The benefits of free migration and free trade provided by EU membership has greatly benefitted the UK economy, the Bank of England said today, but the central bank warned it was vital that Britain maintain a degree of independence from Europe over its financial regulation.
In a speech delivered at Oxford University, Bank governor Mark Carney blasted EU rules on capping bonuses, arguing that “restricting the proportion of pay that can be clawed back in the event of excessive risk taking or poor conduct, thereby weakening discipline from remuneration.”
He also said there was a reduced role for national discretion in insurance supervision.
The Bank added in its report on EU membership published today that “participation in the single market means that the majority of the legislation and regulation applying to the financial sector in the UK is determined at an EU level.”

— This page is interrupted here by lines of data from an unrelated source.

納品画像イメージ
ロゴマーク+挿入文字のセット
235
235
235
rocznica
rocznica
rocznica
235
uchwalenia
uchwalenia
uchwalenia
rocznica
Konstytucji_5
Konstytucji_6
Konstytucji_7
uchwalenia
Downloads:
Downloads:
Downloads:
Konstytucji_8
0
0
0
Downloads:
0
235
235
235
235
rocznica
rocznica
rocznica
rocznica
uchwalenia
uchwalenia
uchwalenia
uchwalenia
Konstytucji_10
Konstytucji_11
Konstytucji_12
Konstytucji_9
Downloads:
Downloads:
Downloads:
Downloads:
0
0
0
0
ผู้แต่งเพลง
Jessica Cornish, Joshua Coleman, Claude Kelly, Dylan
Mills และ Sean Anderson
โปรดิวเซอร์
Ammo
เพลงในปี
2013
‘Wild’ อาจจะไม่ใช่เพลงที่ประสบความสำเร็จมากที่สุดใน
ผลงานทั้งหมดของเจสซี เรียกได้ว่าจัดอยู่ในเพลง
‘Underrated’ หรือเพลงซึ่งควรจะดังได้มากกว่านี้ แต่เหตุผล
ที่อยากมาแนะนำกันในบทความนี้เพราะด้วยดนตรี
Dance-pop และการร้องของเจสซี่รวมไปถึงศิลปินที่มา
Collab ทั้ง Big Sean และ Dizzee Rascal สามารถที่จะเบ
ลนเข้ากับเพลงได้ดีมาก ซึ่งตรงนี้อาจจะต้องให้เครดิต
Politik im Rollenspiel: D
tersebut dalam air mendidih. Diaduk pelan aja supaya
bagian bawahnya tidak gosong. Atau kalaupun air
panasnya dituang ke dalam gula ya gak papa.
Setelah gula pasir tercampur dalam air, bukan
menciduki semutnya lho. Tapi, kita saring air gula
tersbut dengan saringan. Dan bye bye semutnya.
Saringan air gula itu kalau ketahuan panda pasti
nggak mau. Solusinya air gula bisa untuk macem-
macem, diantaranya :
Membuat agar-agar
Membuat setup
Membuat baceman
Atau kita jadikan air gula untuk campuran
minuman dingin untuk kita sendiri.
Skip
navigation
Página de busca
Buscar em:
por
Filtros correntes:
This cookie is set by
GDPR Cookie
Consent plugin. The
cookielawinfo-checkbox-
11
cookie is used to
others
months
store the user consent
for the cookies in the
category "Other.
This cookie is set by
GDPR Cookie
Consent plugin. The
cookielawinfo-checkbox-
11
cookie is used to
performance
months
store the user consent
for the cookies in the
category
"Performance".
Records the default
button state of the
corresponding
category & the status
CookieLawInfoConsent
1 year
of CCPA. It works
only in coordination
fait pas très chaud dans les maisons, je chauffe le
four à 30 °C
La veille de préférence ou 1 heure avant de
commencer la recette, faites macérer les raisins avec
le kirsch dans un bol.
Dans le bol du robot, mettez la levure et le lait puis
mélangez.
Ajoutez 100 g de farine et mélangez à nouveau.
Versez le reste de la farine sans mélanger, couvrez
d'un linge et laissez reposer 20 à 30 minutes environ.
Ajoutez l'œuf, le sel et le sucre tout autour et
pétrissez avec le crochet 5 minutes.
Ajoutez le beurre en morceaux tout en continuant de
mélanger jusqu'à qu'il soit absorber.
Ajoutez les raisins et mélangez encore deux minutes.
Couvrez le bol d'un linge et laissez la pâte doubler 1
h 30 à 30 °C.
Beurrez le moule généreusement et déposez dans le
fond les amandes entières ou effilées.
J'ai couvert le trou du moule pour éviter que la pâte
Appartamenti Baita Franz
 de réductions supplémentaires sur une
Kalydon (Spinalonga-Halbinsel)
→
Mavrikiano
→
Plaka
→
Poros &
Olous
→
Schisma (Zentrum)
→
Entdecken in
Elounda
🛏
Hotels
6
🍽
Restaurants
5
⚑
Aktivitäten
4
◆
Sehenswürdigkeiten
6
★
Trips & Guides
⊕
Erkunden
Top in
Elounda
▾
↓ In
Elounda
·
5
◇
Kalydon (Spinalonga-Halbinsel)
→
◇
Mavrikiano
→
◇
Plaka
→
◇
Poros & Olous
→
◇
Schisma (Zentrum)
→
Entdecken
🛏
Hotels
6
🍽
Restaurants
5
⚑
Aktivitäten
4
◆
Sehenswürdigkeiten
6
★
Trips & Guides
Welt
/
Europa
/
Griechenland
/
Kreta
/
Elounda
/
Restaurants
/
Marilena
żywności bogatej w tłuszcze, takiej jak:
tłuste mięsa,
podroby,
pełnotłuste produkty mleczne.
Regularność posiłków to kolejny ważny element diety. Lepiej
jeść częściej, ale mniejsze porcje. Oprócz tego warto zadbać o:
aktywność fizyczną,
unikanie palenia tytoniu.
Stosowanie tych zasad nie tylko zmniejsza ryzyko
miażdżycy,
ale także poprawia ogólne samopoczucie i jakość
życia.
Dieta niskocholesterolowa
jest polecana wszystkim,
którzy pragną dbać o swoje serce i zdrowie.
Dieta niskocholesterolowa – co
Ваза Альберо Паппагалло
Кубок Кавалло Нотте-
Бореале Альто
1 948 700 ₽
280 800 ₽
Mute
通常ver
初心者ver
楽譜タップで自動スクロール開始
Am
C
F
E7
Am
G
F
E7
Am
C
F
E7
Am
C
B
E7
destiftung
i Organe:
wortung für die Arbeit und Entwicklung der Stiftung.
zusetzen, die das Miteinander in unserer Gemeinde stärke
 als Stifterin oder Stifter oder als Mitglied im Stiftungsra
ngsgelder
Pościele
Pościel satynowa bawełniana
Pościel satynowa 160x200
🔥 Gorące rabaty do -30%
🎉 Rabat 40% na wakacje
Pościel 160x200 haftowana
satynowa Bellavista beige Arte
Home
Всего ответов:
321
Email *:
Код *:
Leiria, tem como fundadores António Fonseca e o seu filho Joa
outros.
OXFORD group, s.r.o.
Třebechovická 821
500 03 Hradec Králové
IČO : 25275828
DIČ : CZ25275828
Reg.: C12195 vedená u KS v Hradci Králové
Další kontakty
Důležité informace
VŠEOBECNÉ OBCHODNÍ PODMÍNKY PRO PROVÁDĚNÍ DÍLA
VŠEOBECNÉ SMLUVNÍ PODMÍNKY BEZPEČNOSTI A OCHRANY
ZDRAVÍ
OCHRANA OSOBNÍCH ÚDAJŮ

“As home to the world’s leading international financial centre, it is vital that UK authorities are able to apply the highest standards and have the flexibility to take action to address particular stability risks.”
The complaints came after Carney and the Bank heaped praise on the EU’s principles of free trade and free movement of labour.
“The EU has arguably bolstered its [the UK economy’s dynamism] by establishing the world’s largest single market,” Carney said.
He said that greater dynamism meant the economy could grow faster without generating inflationary pressure.
The Bank’s report said: “It is very likely that the openness associated with membership of the world’s largest economic area with free movement of goods, services, capital and labour has led to greater economic dynamism in the UK.”
The bank will be preparing contingency plans but will not reveal them until after the government’s promised referendum.